The Lagotto Romagnolo is a water dog from the Romagna region in Italy. It was mainly used as a retriever of waterfowl in the lowland valleys of the Apennines for hundreds of years.
Today, you can see the artwork of dogs that resemble the current Lagotto Romagnolo dating as far back as 1456. And there is a possibility that Lagotto-like dogs existed close to 1,000 years earlier.
The breed’s main goal consisted of game retrieval from the 1500s on. Also, the Lagotto worked closely with hunters and truffle collectors also known as the vallaroli.
However, truffle hunting became the breeds main function by the end of the 19th century.
Thanks to its determination, keen sense of smell, and an insulated, waterproof coat, the Lagotto Romagnolo proved perfect for the task of locating the highly prized underground fungi in Ravenna’s hilly woodlands.
Lagotto Romagnolo Escapes Extinction
During the 1970s the breed escaped extinction thanks to Quinton Toschi and a group of Romagna fanciers as well as other dog experts.
In fact, a Doctor by the name of Antonio Morsiani wrote the first breed standard, and shortly after, an Italian breed club was founded to protect and promote the Lagotto Romagnolo in 1988.
The breed was conditionally recognized by the FCI in 1995 and achieved full recognition in 2005. It became a member of the AKC’s Foundation Stock Service in 2001.
The Lagotto Romagnolo is a small to medium-sized dog of square proportions, covered in a dense, woolly, tightly curled coat.
It has a muscular back, strong front and rear legs, and a well-developed chest that reaches to the elbows.
The dog’s front feet are round and compact; the hind feet slightly more oval. The tapered tail is carried like a scimitar at rest and is raised when the dog is alert or working.
In profile, the skull is longer than the fairly broad muzzle. The double coat is waterproof, with curls distributed all over the body.
The large, round eyes impart an alert expression; eye color varies according to coat color. The ears are triangular with rounded tips; they are covered with wavy hair and raised slightly at attention.
Lagotto Romagnolo Breed Facts and Resources
Coat: The thick, woolly, waterproof, double coat is curled tightly over the body and tail. Looser curls on the head form abundant eyebrows, whiskers, and a beard.
Color: Off-white, various shades of brown with or without white, orange, with or without white, white with brown or orange patches, and brown roan; some dogs have a brown mask and/or tan markings.
Activity level: Lagotto Romagnolo’s are very active, strong dogs who must have daily outdoor exercise to expend physical and mental energy.
Lagotti are natural swimmers and retrievers, which makes the breed an excellent choice of dog sports such as tracking and agility. They also love to play games with their family.
Grooming: The thick, low-shedding coat is fairly easy to maintain if kept about 1-1 ½ inches on the body and somewhat longer on the head.

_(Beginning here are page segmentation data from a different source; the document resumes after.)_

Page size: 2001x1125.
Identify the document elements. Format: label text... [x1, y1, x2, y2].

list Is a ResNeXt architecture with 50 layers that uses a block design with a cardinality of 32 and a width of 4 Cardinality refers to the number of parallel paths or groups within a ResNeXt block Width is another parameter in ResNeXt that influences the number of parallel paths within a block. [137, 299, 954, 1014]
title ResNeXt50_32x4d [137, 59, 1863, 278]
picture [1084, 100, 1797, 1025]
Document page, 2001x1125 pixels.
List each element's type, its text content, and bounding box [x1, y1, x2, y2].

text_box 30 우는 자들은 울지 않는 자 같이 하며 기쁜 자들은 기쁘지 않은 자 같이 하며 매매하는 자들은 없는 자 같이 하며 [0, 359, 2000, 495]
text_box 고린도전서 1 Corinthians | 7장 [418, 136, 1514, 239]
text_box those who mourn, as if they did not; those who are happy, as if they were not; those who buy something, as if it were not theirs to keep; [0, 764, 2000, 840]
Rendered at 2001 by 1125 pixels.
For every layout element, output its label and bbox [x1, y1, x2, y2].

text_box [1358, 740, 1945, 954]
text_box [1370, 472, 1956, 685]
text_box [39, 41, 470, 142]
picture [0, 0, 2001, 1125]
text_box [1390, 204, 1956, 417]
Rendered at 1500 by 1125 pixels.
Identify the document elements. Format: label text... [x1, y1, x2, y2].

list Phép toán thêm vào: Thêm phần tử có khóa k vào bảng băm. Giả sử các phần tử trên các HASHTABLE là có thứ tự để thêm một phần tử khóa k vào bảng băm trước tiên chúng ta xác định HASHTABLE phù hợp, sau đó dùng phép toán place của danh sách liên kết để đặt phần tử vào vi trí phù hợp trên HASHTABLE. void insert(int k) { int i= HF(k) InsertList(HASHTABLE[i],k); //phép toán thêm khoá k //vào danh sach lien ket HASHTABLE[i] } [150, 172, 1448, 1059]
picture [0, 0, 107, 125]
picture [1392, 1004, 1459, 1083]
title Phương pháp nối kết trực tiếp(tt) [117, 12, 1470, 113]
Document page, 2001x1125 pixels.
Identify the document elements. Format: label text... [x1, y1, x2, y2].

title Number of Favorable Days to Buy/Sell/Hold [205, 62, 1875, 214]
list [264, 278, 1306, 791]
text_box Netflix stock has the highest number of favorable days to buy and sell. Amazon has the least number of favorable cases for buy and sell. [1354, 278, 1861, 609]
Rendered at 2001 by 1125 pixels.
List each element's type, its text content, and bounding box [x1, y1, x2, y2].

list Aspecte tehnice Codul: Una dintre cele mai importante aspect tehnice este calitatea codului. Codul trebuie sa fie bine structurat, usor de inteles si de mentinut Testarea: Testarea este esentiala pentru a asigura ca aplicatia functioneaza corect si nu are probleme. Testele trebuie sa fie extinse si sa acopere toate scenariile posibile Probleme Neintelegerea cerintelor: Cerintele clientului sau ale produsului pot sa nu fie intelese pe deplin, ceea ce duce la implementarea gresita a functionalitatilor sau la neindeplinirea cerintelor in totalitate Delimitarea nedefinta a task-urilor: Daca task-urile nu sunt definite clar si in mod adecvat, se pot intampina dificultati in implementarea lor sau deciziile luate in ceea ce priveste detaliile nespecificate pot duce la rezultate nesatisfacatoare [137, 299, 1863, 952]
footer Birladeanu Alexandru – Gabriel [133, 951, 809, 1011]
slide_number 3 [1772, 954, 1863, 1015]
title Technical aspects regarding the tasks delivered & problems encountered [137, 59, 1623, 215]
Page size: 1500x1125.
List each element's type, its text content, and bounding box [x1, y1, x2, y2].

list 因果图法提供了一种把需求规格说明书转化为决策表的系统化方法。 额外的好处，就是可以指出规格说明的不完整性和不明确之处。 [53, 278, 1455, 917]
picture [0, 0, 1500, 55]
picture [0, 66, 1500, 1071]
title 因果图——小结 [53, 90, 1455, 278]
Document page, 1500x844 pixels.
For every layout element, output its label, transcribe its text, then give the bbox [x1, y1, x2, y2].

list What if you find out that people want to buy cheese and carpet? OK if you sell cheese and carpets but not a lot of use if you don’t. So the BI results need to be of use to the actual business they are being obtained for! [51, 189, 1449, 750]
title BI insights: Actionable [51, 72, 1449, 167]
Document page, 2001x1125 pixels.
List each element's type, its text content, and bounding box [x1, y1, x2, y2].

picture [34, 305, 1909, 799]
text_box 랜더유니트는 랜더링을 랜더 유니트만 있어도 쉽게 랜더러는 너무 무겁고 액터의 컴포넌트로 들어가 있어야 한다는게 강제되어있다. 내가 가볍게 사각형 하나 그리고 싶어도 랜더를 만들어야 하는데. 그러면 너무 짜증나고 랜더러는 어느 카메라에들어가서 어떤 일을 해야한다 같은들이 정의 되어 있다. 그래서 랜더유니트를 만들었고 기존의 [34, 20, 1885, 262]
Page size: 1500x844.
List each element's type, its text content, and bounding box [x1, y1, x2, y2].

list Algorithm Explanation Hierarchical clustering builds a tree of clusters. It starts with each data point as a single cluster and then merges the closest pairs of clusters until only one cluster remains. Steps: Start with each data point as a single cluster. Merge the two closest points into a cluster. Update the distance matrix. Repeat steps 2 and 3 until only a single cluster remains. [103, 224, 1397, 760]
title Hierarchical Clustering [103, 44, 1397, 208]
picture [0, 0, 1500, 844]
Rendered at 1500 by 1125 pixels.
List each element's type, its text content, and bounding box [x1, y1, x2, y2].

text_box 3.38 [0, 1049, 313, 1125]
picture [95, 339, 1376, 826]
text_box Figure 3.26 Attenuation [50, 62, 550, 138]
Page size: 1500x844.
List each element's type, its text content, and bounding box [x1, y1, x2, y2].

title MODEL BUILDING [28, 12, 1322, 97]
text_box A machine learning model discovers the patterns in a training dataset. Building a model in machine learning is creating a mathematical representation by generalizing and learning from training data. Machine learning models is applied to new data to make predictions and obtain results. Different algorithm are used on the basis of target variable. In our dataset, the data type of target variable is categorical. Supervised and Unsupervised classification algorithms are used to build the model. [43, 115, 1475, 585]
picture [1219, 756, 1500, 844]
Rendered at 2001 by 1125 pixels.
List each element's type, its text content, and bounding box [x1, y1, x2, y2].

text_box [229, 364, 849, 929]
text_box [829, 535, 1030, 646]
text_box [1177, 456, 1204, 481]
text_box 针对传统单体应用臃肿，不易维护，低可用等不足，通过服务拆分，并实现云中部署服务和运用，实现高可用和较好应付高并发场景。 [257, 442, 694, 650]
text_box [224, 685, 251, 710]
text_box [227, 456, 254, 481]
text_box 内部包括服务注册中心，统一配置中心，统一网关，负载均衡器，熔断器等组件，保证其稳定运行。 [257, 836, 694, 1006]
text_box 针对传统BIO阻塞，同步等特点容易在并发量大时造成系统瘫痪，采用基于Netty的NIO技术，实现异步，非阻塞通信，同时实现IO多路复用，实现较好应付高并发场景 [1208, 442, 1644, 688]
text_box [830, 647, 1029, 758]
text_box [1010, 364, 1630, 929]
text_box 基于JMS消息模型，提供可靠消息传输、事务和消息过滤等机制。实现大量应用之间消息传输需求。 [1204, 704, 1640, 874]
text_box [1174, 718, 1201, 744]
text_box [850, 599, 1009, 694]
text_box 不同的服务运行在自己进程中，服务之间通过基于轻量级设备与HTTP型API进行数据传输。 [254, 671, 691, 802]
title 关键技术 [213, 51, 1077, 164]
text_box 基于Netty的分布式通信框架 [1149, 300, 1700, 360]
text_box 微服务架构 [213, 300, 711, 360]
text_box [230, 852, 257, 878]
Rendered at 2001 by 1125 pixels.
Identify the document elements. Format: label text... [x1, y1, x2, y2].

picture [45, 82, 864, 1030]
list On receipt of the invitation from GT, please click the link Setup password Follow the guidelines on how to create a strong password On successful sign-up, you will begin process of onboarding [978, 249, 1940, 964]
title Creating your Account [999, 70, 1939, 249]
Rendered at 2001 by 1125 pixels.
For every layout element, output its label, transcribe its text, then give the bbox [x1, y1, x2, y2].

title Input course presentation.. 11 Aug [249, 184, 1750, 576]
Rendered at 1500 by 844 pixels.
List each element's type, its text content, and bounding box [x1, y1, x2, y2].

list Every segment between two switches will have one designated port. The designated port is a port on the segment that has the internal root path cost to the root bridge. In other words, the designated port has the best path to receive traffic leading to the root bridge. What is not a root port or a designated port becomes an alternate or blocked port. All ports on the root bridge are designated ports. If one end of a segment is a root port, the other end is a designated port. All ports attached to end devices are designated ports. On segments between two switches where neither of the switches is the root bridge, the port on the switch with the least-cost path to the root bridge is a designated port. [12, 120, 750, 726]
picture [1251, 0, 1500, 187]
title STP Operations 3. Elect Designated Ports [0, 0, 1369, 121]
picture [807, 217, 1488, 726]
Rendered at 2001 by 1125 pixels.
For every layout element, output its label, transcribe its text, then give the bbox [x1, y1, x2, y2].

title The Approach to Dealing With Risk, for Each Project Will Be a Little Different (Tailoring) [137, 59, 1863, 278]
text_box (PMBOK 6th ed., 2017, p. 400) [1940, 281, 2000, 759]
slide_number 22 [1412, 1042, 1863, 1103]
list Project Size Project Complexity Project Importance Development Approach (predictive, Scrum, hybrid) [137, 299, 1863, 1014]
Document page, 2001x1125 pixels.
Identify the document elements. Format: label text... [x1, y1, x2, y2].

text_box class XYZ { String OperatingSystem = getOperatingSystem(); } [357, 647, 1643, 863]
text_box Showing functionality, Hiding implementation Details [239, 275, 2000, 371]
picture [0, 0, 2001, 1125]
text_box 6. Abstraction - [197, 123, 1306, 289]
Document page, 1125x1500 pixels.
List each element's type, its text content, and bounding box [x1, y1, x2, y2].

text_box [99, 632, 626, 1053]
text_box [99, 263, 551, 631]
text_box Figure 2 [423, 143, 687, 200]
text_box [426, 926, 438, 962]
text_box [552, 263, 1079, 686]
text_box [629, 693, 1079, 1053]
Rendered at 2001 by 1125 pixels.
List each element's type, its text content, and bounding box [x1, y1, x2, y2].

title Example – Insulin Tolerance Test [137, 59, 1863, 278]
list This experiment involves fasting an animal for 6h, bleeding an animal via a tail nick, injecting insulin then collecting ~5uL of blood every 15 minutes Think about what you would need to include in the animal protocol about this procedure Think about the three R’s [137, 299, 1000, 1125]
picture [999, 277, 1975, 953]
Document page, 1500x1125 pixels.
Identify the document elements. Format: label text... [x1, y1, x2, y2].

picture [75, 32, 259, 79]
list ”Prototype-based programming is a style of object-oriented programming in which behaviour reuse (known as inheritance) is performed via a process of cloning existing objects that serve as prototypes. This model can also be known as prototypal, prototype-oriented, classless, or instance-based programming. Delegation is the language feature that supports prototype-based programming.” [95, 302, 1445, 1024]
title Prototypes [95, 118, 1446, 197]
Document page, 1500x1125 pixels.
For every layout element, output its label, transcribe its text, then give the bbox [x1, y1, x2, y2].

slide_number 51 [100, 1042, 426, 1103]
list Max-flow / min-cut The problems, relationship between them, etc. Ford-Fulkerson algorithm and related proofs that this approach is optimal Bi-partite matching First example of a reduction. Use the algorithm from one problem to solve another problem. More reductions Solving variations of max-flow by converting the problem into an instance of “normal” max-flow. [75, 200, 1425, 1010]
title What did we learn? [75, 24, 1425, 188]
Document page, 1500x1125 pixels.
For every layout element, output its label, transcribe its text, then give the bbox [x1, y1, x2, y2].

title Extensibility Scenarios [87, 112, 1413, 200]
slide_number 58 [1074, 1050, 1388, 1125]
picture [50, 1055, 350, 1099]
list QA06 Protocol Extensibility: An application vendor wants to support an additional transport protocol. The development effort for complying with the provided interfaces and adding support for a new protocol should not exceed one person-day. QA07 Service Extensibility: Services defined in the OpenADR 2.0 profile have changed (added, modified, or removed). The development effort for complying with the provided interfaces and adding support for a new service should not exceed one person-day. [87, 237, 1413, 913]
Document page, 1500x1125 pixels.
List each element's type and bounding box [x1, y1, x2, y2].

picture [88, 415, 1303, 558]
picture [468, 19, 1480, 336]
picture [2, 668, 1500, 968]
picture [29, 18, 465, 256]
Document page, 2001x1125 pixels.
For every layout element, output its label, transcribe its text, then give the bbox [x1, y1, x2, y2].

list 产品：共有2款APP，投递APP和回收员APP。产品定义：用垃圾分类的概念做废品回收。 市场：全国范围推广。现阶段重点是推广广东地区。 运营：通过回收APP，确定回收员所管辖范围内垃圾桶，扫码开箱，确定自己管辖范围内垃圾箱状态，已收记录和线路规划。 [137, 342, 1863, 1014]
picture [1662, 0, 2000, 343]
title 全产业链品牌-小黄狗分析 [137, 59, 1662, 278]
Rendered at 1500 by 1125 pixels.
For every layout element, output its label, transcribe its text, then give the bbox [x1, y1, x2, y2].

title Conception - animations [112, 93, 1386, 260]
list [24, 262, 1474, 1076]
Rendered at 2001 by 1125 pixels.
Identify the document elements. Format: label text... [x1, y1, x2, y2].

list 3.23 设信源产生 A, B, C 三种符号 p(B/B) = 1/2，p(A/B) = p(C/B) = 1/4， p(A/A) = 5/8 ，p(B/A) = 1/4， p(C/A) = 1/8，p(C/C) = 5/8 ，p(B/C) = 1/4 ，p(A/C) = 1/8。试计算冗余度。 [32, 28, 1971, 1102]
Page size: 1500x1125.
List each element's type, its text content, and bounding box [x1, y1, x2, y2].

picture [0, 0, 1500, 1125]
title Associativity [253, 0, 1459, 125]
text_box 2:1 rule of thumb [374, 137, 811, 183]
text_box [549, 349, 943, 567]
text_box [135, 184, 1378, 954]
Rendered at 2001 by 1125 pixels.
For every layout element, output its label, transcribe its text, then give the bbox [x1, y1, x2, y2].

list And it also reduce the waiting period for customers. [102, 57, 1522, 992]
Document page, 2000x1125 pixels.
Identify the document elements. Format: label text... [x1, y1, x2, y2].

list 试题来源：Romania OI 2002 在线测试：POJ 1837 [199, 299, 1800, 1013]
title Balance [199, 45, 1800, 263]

It then can be tidied with regular combing, intermittent bathing, and trimming as needed. Also, clean and trim the ears on a regular basis.
Year of AKC recognition: 2015
Size: Males – 17 – 19 inches, 28 ½ – 35 pounds; females – 16 – 18 inches, 24 – 31 pounds
Life expectancy: 15 – 17 years
Lagotto Romagnolo Temperament
Temperament: The Lagotto Romagnolo is a very loyal, and affectionate breed that possesses keen senses and a strong working drive. In addition, they’re highly adaptable and unusually smart.
In addition, the Lagotto is a great family dog who will delight their owners with their happy demeanor.
It is very important for owners to provide consistent socialization and ample amounts of daily exercise as well as training, which they can pick up very fast.
These dogs are extremely devoted to their family; however, they can be reserved with strangers.
The Lagotto Romagnolo is very trustworthy around other animals as well; however, it is important that they’re socialized with other pets as puppies.
Parent club: Lagotto Club of America (www.lagottous.com); founded in 2007
Rescue: E-mail DirectorTN@lagottous.com for rescue information
Buyer’s advice from Parent club: The Lagotto is an excellent choice for active families, However, it is a rare breed. Buyers should contact the parent club for information on breeders here and abroad.
Ask any breeder, domestic or international, if he’s had his stock tested for hip and eye defects.